LAS VEGAS — While the focus of the third and final debate in Las Vegas will undoubtedly be Hillary Clinton and Donald Trump, the most satisfied person won't be on the debate stage. Instead, he'll be watching on the sidelines and out of the spotlight, perhaps reminiscing about what has come of the once sleepy, backward state of Nevada.
As Democratic Senator Harry Reid is set to retire his political career at the end of the year, the presidential debate in Las Vegas is the perfect culmination of a career focused on making Nevada relevant in national politics — and really making the rest of the country care about a state that most don't know how to pronounce.
When Reid entered Congress nearly 34 years ago, Nevada had a population of less than one million people and was still considered a cowboy state with little to offer but the legality of immorality — prostitution and gambling.
But Reid, a quiet but dogged worker and dealmaker, who grew up a scrappy boxer in a shack in the dirt road town of Searchlight, understood that an irrelevant state would get no respect until people were forced to pay attention to it.
He rose through the ranks in the Senate and sat on the powerful Appropriations Committee, giving Nevada an infusion of cash to enhance its community colleges and universities, expand its airports and expressways, and protect its coveted gaming industry and the state from a nuclear waste storage site called Yucca Mountain.

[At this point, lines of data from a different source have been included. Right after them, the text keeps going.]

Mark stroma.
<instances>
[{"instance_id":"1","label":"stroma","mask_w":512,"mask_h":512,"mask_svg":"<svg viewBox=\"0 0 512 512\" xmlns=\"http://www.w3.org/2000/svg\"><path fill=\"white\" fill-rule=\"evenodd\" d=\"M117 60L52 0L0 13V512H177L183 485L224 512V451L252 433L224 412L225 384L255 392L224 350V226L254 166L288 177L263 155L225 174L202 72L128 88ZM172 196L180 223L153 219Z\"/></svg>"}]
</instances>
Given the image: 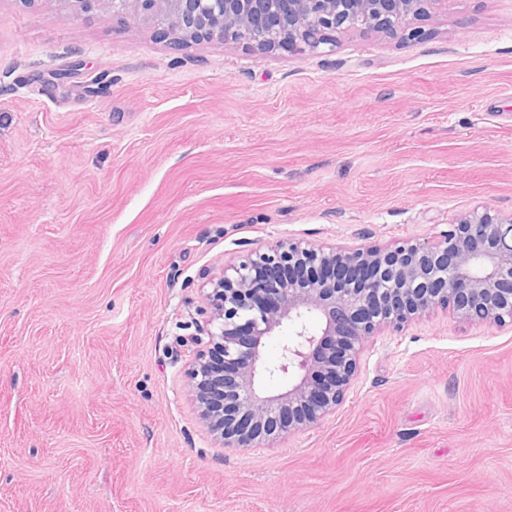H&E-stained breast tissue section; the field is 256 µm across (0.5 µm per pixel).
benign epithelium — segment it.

Believing that they have brought prosperity to the state, Reid has been a staunch defender of Congressional earmarks.
He became the second highest ranking Democrat in the Senate and then the highest ranking in 2004, when then-Senate Democratic Leader Tom Daschle lost his reelection bid.
That's when Reid's quest to put Nevada on the national political map accelerated.
With its cheap land, an influx of Californians came looking for a lower cost of living, and decent paying blue-collar job brought in workers from around the country, making Las Vegas among the fastest growing cities in the country nearly every year since the mid 1980s. A population explosion highlighted by the massive expansion of Hispanics, Reid correctly predicted that the traditionally Republican state would soon become a battleground.
He spent years building the state's Democratic Party. Reid "turned the state party into a legalized money laundering machine," veteran Nevada political reporter Jon Ralston noted. In other words, with his tremendous ability to fundraise, Reid also built political clout.
Using his perch as Senate Majority Leader, he convinced the Democratic National Committee to move Nevada's primary date to one of the first four, arguing that Iowa, New Hampshire and South Carolina didn't represent the West and the growing Latino population.
"We have thus been important in presidential politics ever since. Candidates have paid attention ever since," Ralston said.
And in 2008, he took full advantage of the epic and fierce primary battle between then-Sens. Hillary Clinton and Barack Obama. He capitalized on Democratic enthusiasm and made a massive push for voter registrations, even implementing a caucus instead of a primary election, which increased Democratic voter registration. In 2008 Democrats outnumbered registered Republicans by 100,000, more than at any time previously.
For his fight, however, Reid has suffered politically. He has never been hugely popular in this politically moderate state. Each of his elections was close, and Reid's approval hit a low in 2010 when the tea party wave pushed Democrats out of office. But Reid was lucky. He was running against a political neophyte, Sharron Angle, and the machine he had worked so hard to build was there to see him through.
Nevada, Las Vegas especially, has spent the past eight years experiencing and recovering from the Great Recession, but this cowboy state is now part cowboy (rural), part multicultural (urban), part worker (suburban) and part glamour (destination). It's also a battleground.
Nevada's six electoral votes are currently leaning Clinton, but this bellwether that often sides with the winner is not what Reid had in mind. He envisioned a Nevada as blue as the state flag.
It's only fitting that in Reid's final months in office, the biggest political stage is in his backyard, giving him the send off only a fiercely determined political operative could be proud of.